The current pots run until the end of 2027. The bigger open question Dirk threw to the room was what to do in 2028: another few hundred pots? Back out to real fields? Into the lab? He wants the community to decide — because, as he said, this is a marathon, not a sprint.
The takeaway
It would have been easy to walk out of Erlangen discouraged. A funder six years and one greenhouse deep, still unable to say for certain he’s removed a single verified tonne from that first field. But that’s the wrong read. The value of the CDI Symposium is precisely that it refused to manufacture a clean answer. It showed a young industry the difference between “the rock dissolved” and “carbon was removed” — a difference that a lot of today’s optimistic accounting glosses over — and it did so in the open, with contradictions on full display and the underlying samples handed to anyone willing to measure them.
Dirk closed with a joke, a riff on Kennedy’s moonshot line, printed on a gift for the greenhouse wall: “We do this not because it is easy — because we thought it would be easy.” Then he corrected the room, deadpan: “We actually thought it was easier.”
That’s the honest state of enhanced rock weathering.
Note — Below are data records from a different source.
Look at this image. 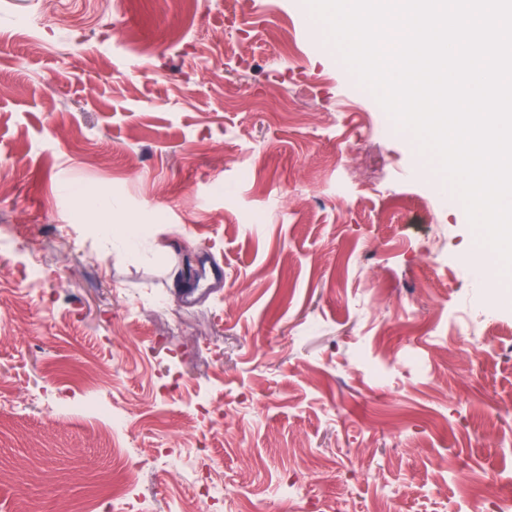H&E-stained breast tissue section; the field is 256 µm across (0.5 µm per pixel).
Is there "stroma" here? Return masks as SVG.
Masks as SVG:
<instances>
[{"label": "stroma", "mask_w": 512, "mask_h": 512, "mask_svg": "<svg viewBox=\"0 0 512 512\" xmlns=\"http://www.w3.org/2000/svg\"><path fill=\"white\" fill-rule=\"evenodd\" d=\"M313 18L0 0V512H105L126 462L174 512L164 442L223 512H512V288L473 286L463 204ZM189 259L223 270L191 304ZM84 399L129 412L121 455L47 415Z\"/></svg>", "instance_id": "1"}]
</instances>
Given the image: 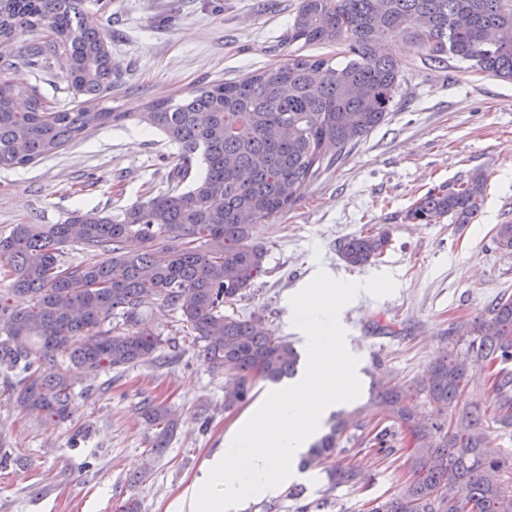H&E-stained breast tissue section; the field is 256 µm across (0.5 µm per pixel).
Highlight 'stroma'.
<instances>
[{
    "instance_id": "35a3bbf8",
    "label": "stroma",
    "mask_w": 512,
    "mask_h": 512,
    "mask_svg": "<svg viewBox=\"0 0 512 512\" xmlns=\"http://www.w3.org/2000/svg\"><path fill=\"white\" fill-rule=\"evenodd\" d=\"M299 6L300 0H91L121 71L111 106L128 118L34 164L0 170V234L16 224H60L79 209L118 216L171 189L177 147L139 124L135 112L150 100L285 60L292 49L283 38ZM41 40L40 32L17 29L0 54L14 62L21 82L71 108L56 58L44 54L33 68L23 59L24 48ZM394 50L407 67L387 119L322 172L295 206L256 225L269 272L232 307L242 317L263 315L300 350L290 299L315 269L344 281L389 274L392 294L361 296L342 313L360 360L363 402L376 376L420 378L445 350L450 324L479 317L501 295L512 297V253L493 242L497 225L512 222V83L453 59L446 68L429 67L402 41ZM476 170L487 176L478 221L406 220L416 198ZM370 227L389 229L387 251L368 266L348 267L338 241ZM144 317L166 341L160 359L77 381L69 420L18 415L0 375V512H117L130 497L139 512H175L203 462L223 449L225 434L245 413L225 410L226 376L204 361L200 347L177 338L172 311L153 305ZM380 318L399 332L374 329ZM147 401L179 420L159 456L150 452L152 431L141 417ZM356 461L357 482L333 489L320 470L305 482L303 498L253 496L244 512H300L308 503L320 512H367L408 476L399 452L384 456L364 447Z\"/></svg>"
}]
</instances>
Not “it doesn’t work.” Not “it’s proven.” Something more useful, and more trustworthy: we are finally measuring it well enough to know what we don’t know — and that is how a real carbon-removal method is built.
This overview was compiled from the full CDI Symposium 2026 talk recordings. Slide images are screenshots from those talks (© Carbon Drawdown Initiative and the respective speakers). Two talks — Mathilde Hagens on base-cation uptake by ryegrass and on Rock-Eval soil-carbon analysis — did not have machine-readable captions available at the time of writing; their findings are referenced here only where corroborated by other talks. Where a figure is quoted, follow the linked talk to the speaker’s own words.